[Stored data entries]
────

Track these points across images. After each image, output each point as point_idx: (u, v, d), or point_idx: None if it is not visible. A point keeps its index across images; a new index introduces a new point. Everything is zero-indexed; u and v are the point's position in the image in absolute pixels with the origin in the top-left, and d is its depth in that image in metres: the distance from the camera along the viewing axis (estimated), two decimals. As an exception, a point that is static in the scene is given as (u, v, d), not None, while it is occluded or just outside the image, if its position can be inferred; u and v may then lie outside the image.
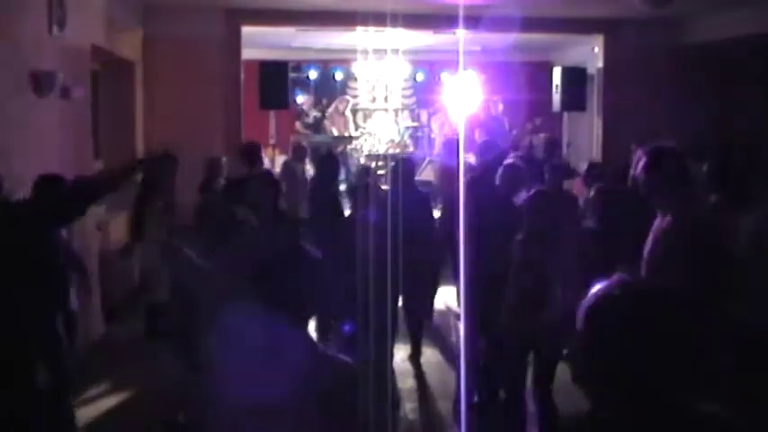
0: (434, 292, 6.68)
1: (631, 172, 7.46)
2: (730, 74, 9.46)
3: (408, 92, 14.32)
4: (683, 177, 3.85)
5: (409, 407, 5.38)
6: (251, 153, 7.11)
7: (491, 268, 4.55)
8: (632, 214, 5.03)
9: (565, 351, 4.43)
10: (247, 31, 9.39)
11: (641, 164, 3.86)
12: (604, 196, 5.13)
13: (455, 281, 7.66)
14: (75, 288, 4.76)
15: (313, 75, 13.46)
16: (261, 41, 11.01)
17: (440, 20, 9.69)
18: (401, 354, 6.07)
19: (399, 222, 4.77)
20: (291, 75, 10.56)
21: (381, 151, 12.15)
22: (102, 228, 7.11)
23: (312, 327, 6.81)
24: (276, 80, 9.52)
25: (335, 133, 12.04)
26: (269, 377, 2.31)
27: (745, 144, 7.65)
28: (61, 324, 4.27)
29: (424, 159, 11.33)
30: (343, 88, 13.86)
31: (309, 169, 9.24)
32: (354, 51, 12.10)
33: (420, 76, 14.19)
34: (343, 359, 2.47)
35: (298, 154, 8.61)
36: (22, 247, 3.61)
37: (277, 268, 2.47)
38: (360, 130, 12.95)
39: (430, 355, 6.31)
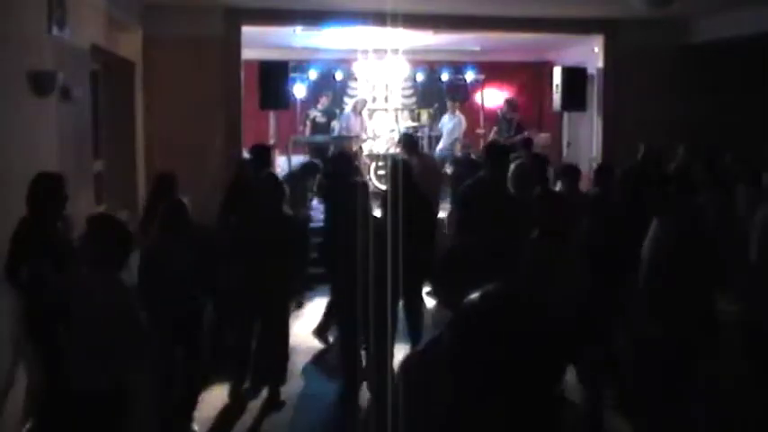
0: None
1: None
2: (730, 74, 9.46)
3: (408, 92, 14.31)
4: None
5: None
6: (258, 156, 7.09)
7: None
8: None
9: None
10: (247, 30, 9.38)
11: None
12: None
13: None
14: None
15: (313, 75, 13.44)
16: (261, 41, 11.00)
17: (440, 20, 9.69)
18: (401, 354, 6.06)
19: (399, 222, 4.76)
20: (291, 75, 10.56)
21: (381, 151, 12.14)
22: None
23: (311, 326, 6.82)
24: (276, 80, 9.52)
25: (349, 133, 12.04)
26: None
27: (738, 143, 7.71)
28: None
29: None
30: (343, 88, 13.85)
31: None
32: (354, 51, 12.10)
33: (420, 76, 14.18)
34: None
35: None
36: None
37: None
38: (372, 130, 12.94)
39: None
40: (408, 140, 8.45)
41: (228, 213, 6.36)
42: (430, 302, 7.13)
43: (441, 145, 12.22)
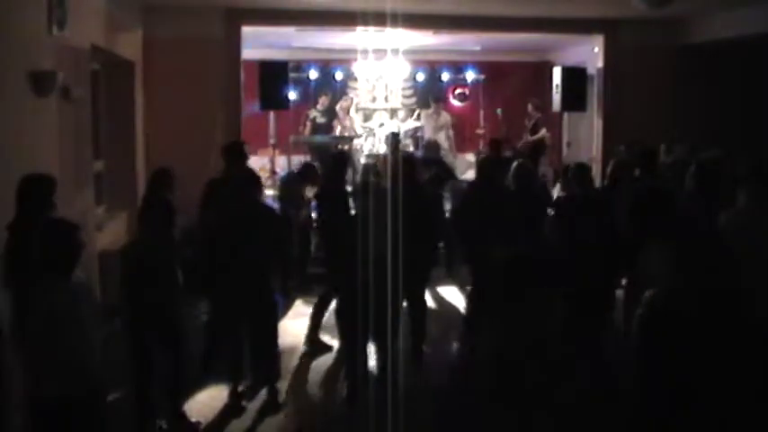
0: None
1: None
2: (730, 74, 9.46)
3: (408, 92, 14.30)
4: None
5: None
6: (229, 152, 6.92)
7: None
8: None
9: None
10: (247, 31, 9.38)
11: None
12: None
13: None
14: None
15: (313, 75, 13.43)
16: (261, 41, 11.01)
17: (440, 20, 9.69)
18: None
19: (400, 220, 4.77)
20: (291, 75, 10.55)
21: (381, 151, 12.12)
22: (102, 228, 7.11)
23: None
24: (276, 80, 9.51)
25: (345, 134, 12.04)
26: None
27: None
28: None
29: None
30: (343, 88, 13.83)
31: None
32: (354, 51, 12.10)
33: (420, 76, 14.17)
34: None
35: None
36: None
37: None
38: (363, 129, 12.92)
39: (429, 354, 6.29)
40: (392, 141, 8.66)
41: (205, 210, 6.29)
42: (431, 302, 7.13)
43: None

────

→ **Directions for this task**: An exact copy of every line above is needed, without the images.

→ **Task response**:
Track these points across images. After each image, output each point as point_idx: (u, v, d), or point_idx: None if it is not visible. A point keeps its index across images; a new index introduces a new point. Everything is zero-indexed; u and v are the point's position in the image in absolute pixels with the origin in the top-left, and d is its depth in that image in metres: the distance from the camera along the viewing axis (estimated), two decimals. As an exception, a point that is static in the scene is given as (u, v, d), not None, while it is occluded or just outside the image, if its position can be inferred; u and v may then lie outside the image.
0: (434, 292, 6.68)
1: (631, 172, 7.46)
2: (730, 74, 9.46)
3: (408, 92, 14.32)
4: (683, 177, 3.85)
5: (409, 407, 5.38)
6: (251, 153, 7.11)
7: (491, 268, 4.55)
8: (632, 214, 5.03)
9: (565, 351, 4.43)
10: (247, 31, 9.39)
11: (641, 164, 3.86)
12: (604, 196, 5.13)
13: (455, 281, 7.66)
14: (75, 288, 4.76)
15: (313, 75, 13.46)
16: (261, 41, 11.01)
17: (440, 20, 9.69)
18: (401, 354, 6.07)
19: (399, 222, 4.77)
20: (291, 75, 10.56)
21: (381, 151, 12.15)
22: (102, 228, 7.11)
23: (312, 327, 6.81)
24: (276, 80, 9.52)
25: (335, 133, 12.04)
26: (269, 377, 2.31)
27: (745, 144, 7.65)
28: (61, 324, 4.27)
29: (424, 159, 11.33)
30: (343, 88, 13.86)
31: (309, 169, 9.24)
32: (354, 51, 12.10)
33: (420, 76, 14.19)
34: (343, 359, 2.47)
35: (298, 154, 8.61)
36: (22, 247, 3.61)
37: (277, 268, 2.47)
38: (360, 130, 12.95)
39: (430, 355, 6.31)
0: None
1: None
2: (730, 74, 9.46)
3: (408, 92, 14.31)
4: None
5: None
6: (258, 156, 7.09)
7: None
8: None
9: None
10: (247, 30, 9.38)
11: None
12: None
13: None
14: None
15: (313, 75, 13.44)
16: (261, 41, 11.00)
17: (440, 20, 9.69)
18: (401, 354, 6.06)
19: (399, 222, 4.76)
20: (291, 75, 10.56)
21: (381, 151, 12.14)
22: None
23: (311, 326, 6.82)
24: (276, 80, 9.52)
25: (349, 133, 12.04)
26: None
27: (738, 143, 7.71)
28: None
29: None
30: (343, 88, 13.85)
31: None
32: (354, 51, 12.10)
33: (420, 76, 14.18)
34: None
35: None
36: None
37: None
38: (372, 130, 12.94)
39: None
40: (408, 140, 8.45)
41: (228, 213, 6.36)
42: (430, 302, 7.13)
43: (441, 145, 12.22)
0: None
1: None
2: (730, 74, 9.46)
3: (408, 92, 14.30)
4: None
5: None
6: (229, 152, 6.92)
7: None
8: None
9: None
10: (247, 31, 9.38)
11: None
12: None
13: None
14: None
15: (313, 75, 13.43)
16: (261, 41, 11.01)
17: (440, 20, 9.69)
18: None
19: (400, 220, 4.77)
20: (291, 75, 10.55)
21: (381, 151, 12.12)
22: (102, 228, 7.11)
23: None
24: (276, 80, 9.51)
25: (345, 134, 12.04)
26: None
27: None
28: None
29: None
30: (343, 88, 13.83)
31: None
32: (354, 51, 12.10)
33: (420, 76, 14.17)
34: None
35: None
36: None
37: None
38: (363, 129, 12.92)
39: (429, 354, 6.29)
40: (392, 141, 8.66)
41: (205, 210, 6.29)
42: (431, 302, 7.13)
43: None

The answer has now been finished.